3. Athletic conference cost-saving. The conference can adopt across-the-board mandated cost reductions that will assist all schools in saving funds while ensuring that the competitive playing field remains level (travel squad limits, adding the same sports for the underrepresented gender at the same time in order to ensure competition within a reasonable geographic area, etc.).

4. Internal across-the-board budget reductions. All sports can be asked to cut their budgets by a fixed percentage, thereby allowing each sport to choose the way it might least be affected.

5. Moving to a lower competitive division. At the college level, Division I programs can move to Division I-AA or Division II competition, thereby reducing scholarship and other expenses.

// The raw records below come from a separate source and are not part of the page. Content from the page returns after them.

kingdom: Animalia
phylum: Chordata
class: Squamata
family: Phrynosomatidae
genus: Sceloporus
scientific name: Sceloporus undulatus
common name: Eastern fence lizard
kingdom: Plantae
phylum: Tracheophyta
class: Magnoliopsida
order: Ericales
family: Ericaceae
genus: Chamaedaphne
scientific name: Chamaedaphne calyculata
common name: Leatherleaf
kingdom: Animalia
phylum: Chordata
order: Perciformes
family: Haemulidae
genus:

6. Using tuition waiver savings to fund gender equity. States can initiate legislation that provides for waiver of higher education tuition for athletic scholarships to members of the underrepresented gender, similar to the law adopted by the state of Washington. This legislation mandates the use of these scholarship savings to expand opportunities for the underrepresented gender. Such initiatives recognize that correcting gender inequities is an institutional obligation, not just an athletic department issue.

Unfortunately, at most institutions, it is easier for a college president to cut wrestling or men's gymnastics than to deal with the politics of reducing the football or men's basketball budgets. Simply put, educational leaders need more guts to step up and do the right thing.

Donna Lopiano is executive director of the Women's Sports Foundation.